“Here come the planes”, alertava Laurie Anderson com um tom premonitório em “O Superman”, o sucesso improvável que a levou a atingir o 2º lugar das tabelas britânicas em 1981. “You can come as you are, but pay as you go”, insistia, nessa mesma música, mais adiante. Um bilhete só de ida até território inexplorado, pontuado pelas revoluções digitais do século XX. 43 anos depois, o fascínio pela aviação volta a ligar a autora de Big Science a uma das suas obras mais inspiradas: Amelia, editado nos metros finais de agosto pela Nonesuch, é um relato ficcionado dos últimos 44 dias da histórica aviadora Amelia Earhart, contado ao longo de 22 curtas canções e cerca de 35 minutos de jazz e feitiçaria electroacústica.
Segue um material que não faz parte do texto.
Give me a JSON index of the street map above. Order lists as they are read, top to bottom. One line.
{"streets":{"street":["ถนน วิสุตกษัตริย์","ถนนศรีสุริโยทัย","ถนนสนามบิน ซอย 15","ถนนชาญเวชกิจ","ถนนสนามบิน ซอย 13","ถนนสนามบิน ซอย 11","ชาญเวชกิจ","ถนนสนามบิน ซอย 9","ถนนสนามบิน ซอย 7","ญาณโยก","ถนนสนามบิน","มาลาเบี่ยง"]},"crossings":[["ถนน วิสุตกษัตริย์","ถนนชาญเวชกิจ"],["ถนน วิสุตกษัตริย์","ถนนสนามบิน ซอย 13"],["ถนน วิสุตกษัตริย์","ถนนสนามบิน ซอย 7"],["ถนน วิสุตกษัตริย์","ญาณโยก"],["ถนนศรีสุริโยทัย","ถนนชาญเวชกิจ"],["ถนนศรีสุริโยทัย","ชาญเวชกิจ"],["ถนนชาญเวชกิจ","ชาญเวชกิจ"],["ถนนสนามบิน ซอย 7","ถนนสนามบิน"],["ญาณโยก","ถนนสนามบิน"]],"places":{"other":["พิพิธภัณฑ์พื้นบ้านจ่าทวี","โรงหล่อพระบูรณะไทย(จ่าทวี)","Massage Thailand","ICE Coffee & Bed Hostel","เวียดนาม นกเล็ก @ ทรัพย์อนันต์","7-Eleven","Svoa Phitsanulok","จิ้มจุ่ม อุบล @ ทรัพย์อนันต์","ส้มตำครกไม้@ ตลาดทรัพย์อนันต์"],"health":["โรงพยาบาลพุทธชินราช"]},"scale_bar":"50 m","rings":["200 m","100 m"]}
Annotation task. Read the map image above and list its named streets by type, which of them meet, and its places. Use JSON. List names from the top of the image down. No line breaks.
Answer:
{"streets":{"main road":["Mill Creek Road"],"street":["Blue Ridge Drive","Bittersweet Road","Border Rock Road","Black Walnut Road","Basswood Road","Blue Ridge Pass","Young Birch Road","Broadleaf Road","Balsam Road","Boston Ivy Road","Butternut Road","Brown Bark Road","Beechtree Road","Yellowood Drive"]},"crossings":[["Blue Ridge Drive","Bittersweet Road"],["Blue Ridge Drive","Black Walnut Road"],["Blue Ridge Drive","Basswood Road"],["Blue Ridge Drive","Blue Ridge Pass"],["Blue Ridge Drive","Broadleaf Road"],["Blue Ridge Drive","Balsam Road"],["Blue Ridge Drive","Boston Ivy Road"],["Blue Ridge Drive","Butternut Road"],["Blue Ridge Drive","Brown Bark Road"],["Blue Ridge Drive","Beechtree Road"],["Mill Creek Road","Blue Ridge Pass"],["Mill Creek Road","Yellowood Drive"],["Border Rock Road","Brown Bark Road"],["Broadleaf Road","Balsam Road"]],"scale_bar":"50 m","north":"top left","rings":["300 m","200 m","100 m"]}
O desfecho é conhecido: Amelia Earhart, importante defensora da luta pela igualdade de género, morreu a 2 de julho de 1937, quando o avião que pilotava com o navegador Fred Noonan se despenhou sobre o Pacífico. É essa viagem interrompida que Anderson, nascida em 1947, dez anos depois desse fatídico incidente, procura reconstituir no seu novo disco, um projeto iniciado no virar do milénio, em 2000, com um espetáculo para orquestra no Carnegie Hall. À semelhança do antecessor Landfall, de 2018, Anderson volta a rodear-se da Orquestra Filarmónica de Brno, conduzida uma vez mais pelo maestro Dennis Russell Davies, bem como de um rol de ilustres colaboradores que inclui a Marc Ribot, Kenny Wollesen e ANOHNI, oráculo que atravessa o disco em cinco dos momentos de maior tensão, anunciando as diversas paragens na ambiciosa jornada da aviadora.
A narrativa é diarística, mas na rota de Amelia há escalas planeadas nas ilhas de Shakespeare (“Full fathom five thy father lies”) e Allen Ginsberg (“America, why are your libraries full of tears?”). Charles Lindbergh, homólogo masculino de Earhart e o rival maior da aviadora na luta pelo primeiro voo transatlântico a solo, é um dos visados no tema “Flying Into The Sun” (“Lady Lindy”, grita-se a dado momento, sob um pano de sumptuosas orquestrações de câmara). Um mar de interrogações sobre género, tecnologia e o estado da civilização que partem das comunicações de Earhart com a Guarda Costeira norte-americana, momentos antes do desfecho final quando esta tentava aterrar na pequena ilha de Howland, mas também em entradas do seu diário e em telegramas enviados ao marido (“ela era a blogger original”, sugere Anderson numa entrevista recentemente conduzida por Dave Simpson ao The Guardian).
“This modern world of science and invention is of particular interest to women, for the lives of women who have been more affected by its new horizon and those of any other group”, admitia Earhart, numa emissão de rádio em 1935. O trecho, que Anderson incluiu no tema “This Modern World”, estrategicamente posicionado ao centro do alinhamento, representa um dos raros momentos em que a voz da aviadora se faz ouvir no disco. Um interessante contraponto com as vinhetas impressionistas de Anderson, espelho refletor da coragem e ambição que permeiam a sua obra.
Regressemos a 1981: “Here come the planes. So you better get ready”, voz cantada e quase falada, vinte anos antes do atentado às Torres Gémeas. A tragédia, constatamos, continua a percorrer a obra de Laurie Anderson, um dos últimos redutos das vanguardas norte-americanas, arauto da nova civilização que tem na história de Amelia Earhart um claro antecessor espiritual: intrépida, destemida e sem medo de mergulhar no desconhecido, movida por um desejo indomável de inspirar, desafiar e transformar.